There have been two problems so far:
+ companies have crippled these chips to prevent them from being too competitive with their expensive chips (things like memory bandwidth). It's notable than when these devices (GPU, NPU, even Vulcan) aren't believed to be a threat to the expensive products, they miraculously pick up an astonishingly performant throughput-optimized memory system...
+ the companies that would be using these chips are on the same treadmill as everyone else; they have their hands full simply trying to keep pace with new ideas for the product, with security threats, with new large core SoCs. Refactoring the stack to target a sea of small cores is the kind of neat idea that might form the basis of a PhD thesis, but right now it's lower priority than everything else going on.
Even things like GPUs (or aggressive use of AVX512 for text processing) which can at least target existing hardware, are lagging far behind where they should be.

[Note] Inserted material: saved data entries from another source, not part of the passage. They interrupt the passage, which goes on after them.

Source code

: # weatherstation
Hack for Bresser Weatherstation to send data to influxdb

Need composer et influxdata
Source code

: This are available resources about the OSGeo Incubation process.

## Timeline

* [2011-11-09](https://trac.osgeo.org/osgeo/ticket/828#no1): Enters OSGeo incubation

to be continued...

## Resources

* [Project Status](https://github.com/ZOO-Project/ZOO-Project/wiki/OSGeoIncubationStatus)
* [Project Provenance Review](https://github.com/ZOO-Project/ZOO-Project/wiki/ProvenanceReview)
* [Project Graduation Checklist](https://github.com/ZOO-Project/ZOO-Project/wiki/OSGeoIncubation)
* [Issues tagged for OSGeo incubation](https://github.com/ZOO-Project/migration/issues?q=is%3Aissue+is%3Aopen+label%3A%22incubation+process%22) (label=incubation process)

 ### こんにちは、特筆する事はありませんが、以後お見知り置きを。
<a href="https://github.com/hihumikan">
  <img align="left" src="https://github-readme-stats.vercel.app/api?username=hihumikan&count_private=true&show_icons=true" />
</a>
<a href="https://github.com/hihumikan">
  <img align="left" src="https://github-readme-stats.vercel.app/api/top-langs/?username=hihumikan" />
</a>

Change takes time.
I'd be curious to see if Amazon, in particular, have a second team looking at the question of whether there'd be value in an alternative Graviton instance consisting of, say, 256 A-35 type cores, targeting massive throughput text-streaming type apps.
- the second question is the value of optionality. Optionality (being able to toggle between a latency optimized vs throughput optimized SoC, or a latency optimized vs energy optimized SoC) is useful in personal devices (phones, PCs, ...) that do a dozen different things in a day. It's much less obviously useful in server applications where you could just run each microtask on a SoC of the appropriate capabilities.
This is another reason that I question the value of the SMT4 on ThunderX3 (unless they're targeting primarily a license runaround, like IBM...); that SMT4 optionality is just not worth much.